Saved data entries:

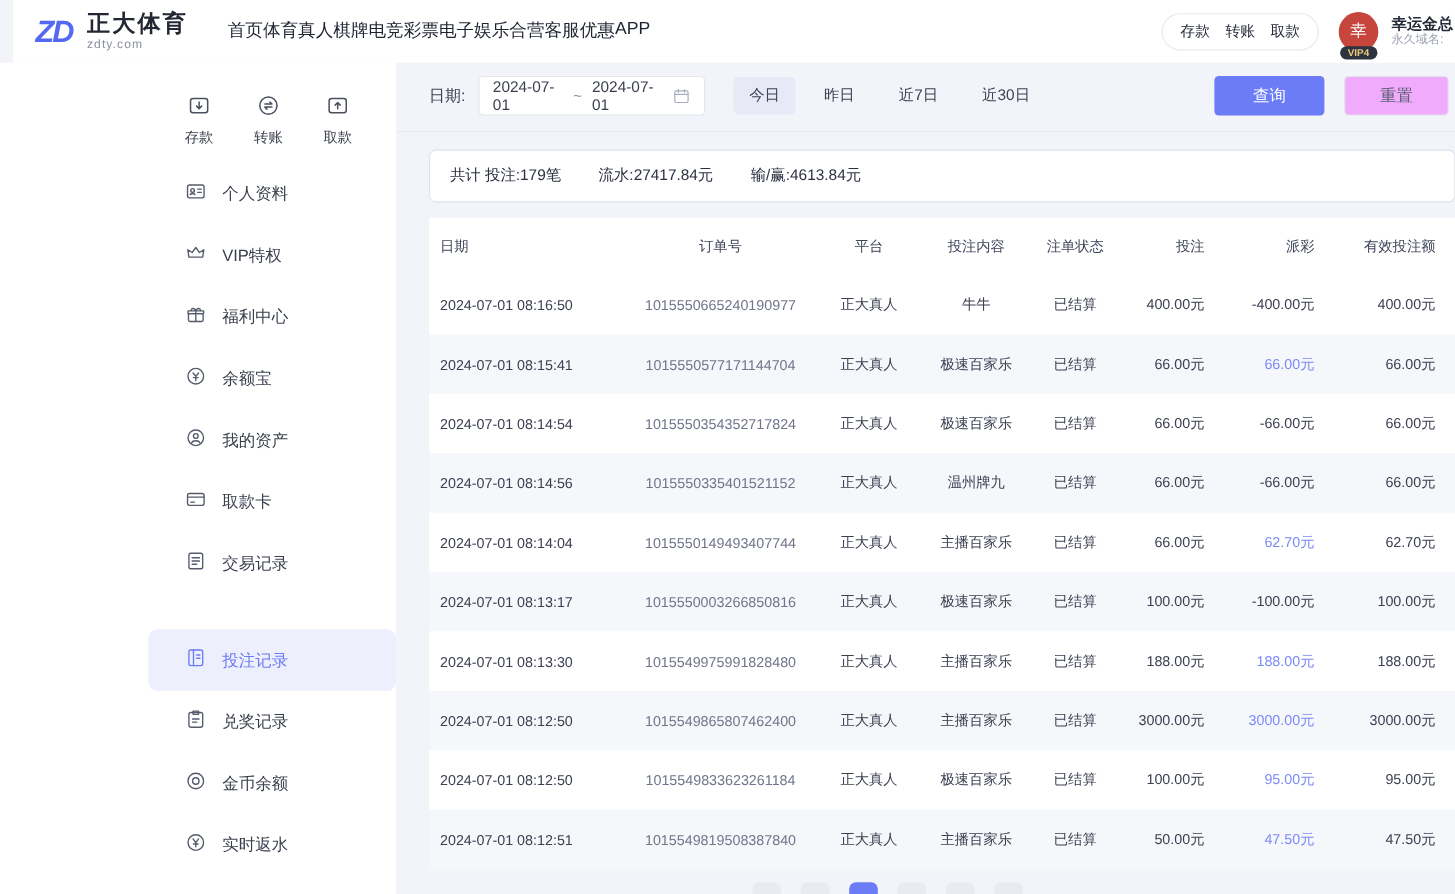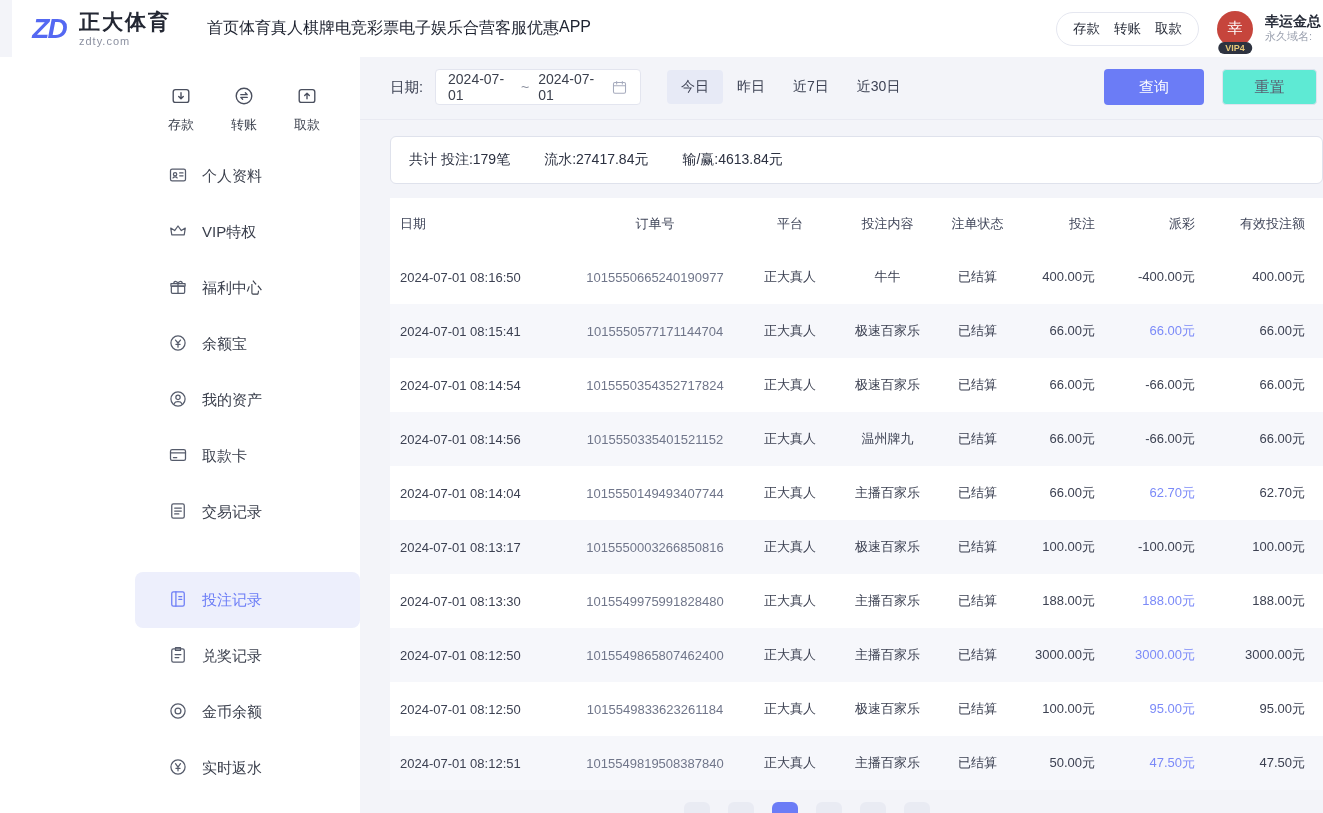--- a/index.html
+++ b/index.html
@@ -49,28 +49,28 @@
   
   .main { position:absolute; left:360px; top:57px; right:0; bottom:0; background:#f3f4f9; overflow:hidden; }
   .filter-row { display:flex; align-items:center; gap:12px; padding:12px 6px 14px 30px;
                 border-bottom:1px solid #e9eaf2; }
   .filter-label { font-size:14.5px; color:#3d4254; }
   .date-input { width:206px; height:36px; background:#fff; border:1px solid #e3e5ef; border-radius:4px;
                 display:flex; align-items:center; gap:9px; padding:0 12px; font-size:14px; color:#3a3f4c;
                 cursor:pointer; }
   .date-sep { color:#8a8f9e; }
   .cal-icon { margin-left:auto; color:#a6abbd; display:flex; cursor:pointer; }
-  .quick-ranges { display:flex; gap:0; margin-left:14px;justify-content:space-between; }
+  .quick-ranges { display:flex; gap:12px; margin-left:14px;justify-content:space-between; }
   .range-btn { padding:8px 14px; font-size:14px; color:#3d4254; border-radius:4px; cursor:pointer;
                background:transparent; border:none; font-family:inherit; }
   .range-btn.active { background:#e7eaf6; }
   .filter-actions { margin-left:auto; display:flex; gap:18px; }
   .btn-primary { width:100px; height:36px; background:#6b7cf6; color:#fff; border:none;
                  border-radius:4px; font-size:15px; cursor:pointer; font-family:inherit; }
-  .btn-ghost { width:95px; height:36px; background:#5eead4; border:1px solid #e0e3ee; color:#595f70;
+  .btn-ghost { width:95px; height:36px; background:#f0abfc; border:1px solid #e0e3ee; color:#595f70;
                border-radius:4px; font-size:15px; cursor:pointer; font-family:inherit; }
 
   .summary-card { margin:16px 0 0 30px; height:48px; background:#fff; border:1px solid #dfe2ec;
                   border-radius:6px; display:flex; align-items:center; gap:34px; padding:8px 18px;
                   font-size:14px; color:#2b3040; }
 
   .table { margin:14px 0 0 30px; background:#fff; }
   .trow { display:grid; grid-template-columns:180px 170px 100px 95px 85px 75px 100px 1fr;
           align-items:center; height:54px; padding-right:18px; font-size:13px; color:#3c4152; }
   .thead .trow { height:52px; color:#40465a; font-weight:500; background:#fff; }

__Problem to solve__: Each line that holds the string "inherit" is to be copied from the entries above.

__Response to this exercise__:
                background:transparent; border:none; font-family:inherit; }
                  border-radius:4px; font-size:15px; cursor:pointer; font-family:inherit; }
                border-radius:4px; font-size:15px; cursor:pointer; font-family:inherit; }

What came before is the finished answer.